Maia Melbourne-Wilcox (Ngāi Tūhoe) - Medicine (2008)
posted by Alastair McLean on 4 April 2012
Trying to make difficult times easier for patients and their whānau is what motivates Maia Melbourne-Wilcox.
‘That’s why I can go into work day after day and put in all those long hours … being with patients, helping other people … it makes it all worthwhile,’ she said.
‘Getting to know these patients and their families is a privilege. You know how hard it is for them and you’re just trying to make things a little bit easier. I think that is a reward in itself.’
Maia was in her final year studying medicine and surgery at Auckland University when she was awarded the John McLeod Scholarship.
She was surprised and honoured by the accolade, never having considered herself ‘anything special’.
Her whānau were `absolutely thrilled.’
‘They were possibly as surprised as I was – we keep each other grounded and level headed. It was very much a team effort right from the very beginning. If it wasn’t for my whānau, I wouldn’t have been able to be there. So they were very honoured and proud as well.’
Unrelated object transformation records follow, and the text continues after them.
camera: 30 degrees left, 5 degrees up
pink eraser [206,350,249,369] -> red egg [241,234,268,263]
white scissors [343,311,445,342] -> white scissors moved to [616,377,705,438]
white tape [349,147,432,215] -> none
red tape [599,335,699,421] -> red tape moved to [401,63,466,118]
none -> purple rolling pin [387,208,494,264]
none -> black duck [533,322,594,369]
Maia was very thankful for the financial benefits of the award. ‘The reality was that it meant less stress and, more importantly, time with my children and whānau.’
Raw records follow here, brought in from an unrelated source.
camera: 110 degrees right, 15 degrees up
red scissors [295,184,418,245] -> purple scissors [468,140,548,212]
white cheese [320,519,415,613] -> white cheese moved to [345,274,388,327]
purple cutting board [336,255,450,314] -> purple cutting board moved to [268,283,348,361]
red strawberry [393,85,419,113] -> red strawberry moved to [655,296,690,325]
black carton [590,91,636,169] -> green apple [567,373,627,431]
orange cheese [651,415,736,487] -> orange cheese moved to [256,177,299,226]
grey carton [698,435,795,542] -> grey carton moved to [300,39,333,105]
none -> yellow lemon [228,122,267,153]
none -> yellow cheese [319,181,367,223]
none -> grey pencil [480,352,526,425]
She was also humbled to have external validation of her work and efforts.
‘I’ve always had a commitment to Māori health and about things being fair and just,’ she said.
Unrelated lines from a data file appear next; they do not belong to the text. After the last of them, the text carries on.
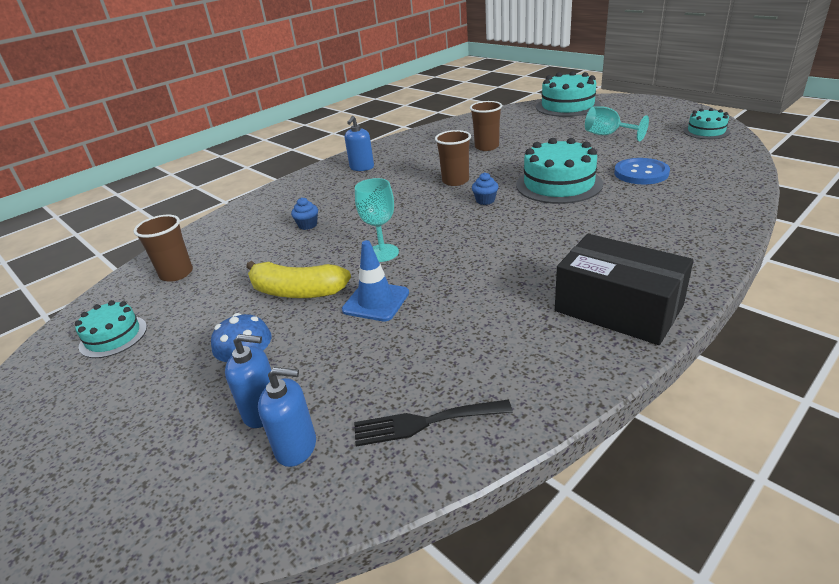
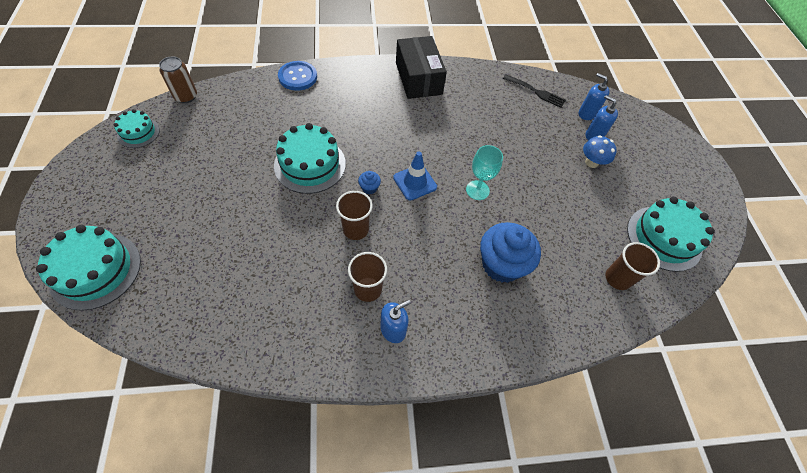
camera: 150 degrees left, 25 degrees up
turquoise cake [75,300,147,358] -> turquoise cake [627,197,715,272], size x1.76
yellow banana [246,261,351,298] -> none
blue cupcake [291,197,318,230] -> blue cupcake [480,222,541,283], size x2.39
blue traffic cone [342,240,409,321] -> blue traffic cone moved to [393,152,437,201]
brown cup [470,101,502,151] -> brown cup moved to [348,252,387,302]
turquoise goblet [585,106,649,141] -> none
blue button [614,158,670,184] -> blue button moved to [278,61,317,91]
none -> brown can [159,57,197,103]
‘There are disparities in all areas of health, but people are just so quick to judge and blame… often ignoring the upstream events that have influenced the health of groups of people, sometimes over many generations.
‘All you have to know about my daughter is that she’s Māori and that means almost 10 years off her life expectancy, and this stays true regardless of her socio-economic status or level of education. There has to be something wrong with that. It’s so unjust.’
Maia is currently working as a senior house officer at Auckland Hospital, rotating through different specialties. She hasn’t yet chosen her specialty, but likes getting to know her patients and the idea of continuity of care.
‘I believe it is important in trying to keep people well, preventing them from having to come back into hospital.’
She also believes that being able to relate to people from different walks of life in a non-judgemental way is very important in health.
‘One of my teachers once said that as doctors we all have personalities or a particular type of person that we struggle with. You just need to be aware and acknowledge it. You have to keep yourself in-check and make sure you offer them the same opportunities as the next person. I think our health system would be a better place if it did work like that.’
The mother of three tells people thinking about a career in medicine that it will provide amazing opportunities.
‘But it’s not glamorous and it’s not beautiful and it’s not flash,’ she said.
‘It’s hard emotionally, but it also has its rewards. And those are huge …’
Maia acknowledges she has a lot to learn as she continues her career path and the work-life balancing act of being a wife, mother and daughter.
‘You have to keep learning and things change all the time in terms of management and treatments. So you have to keep up with those changes and continue educating yourself,’ she said.
‘But you also get to meet families and children, and children’s children. I can see it being fulfilling forever.’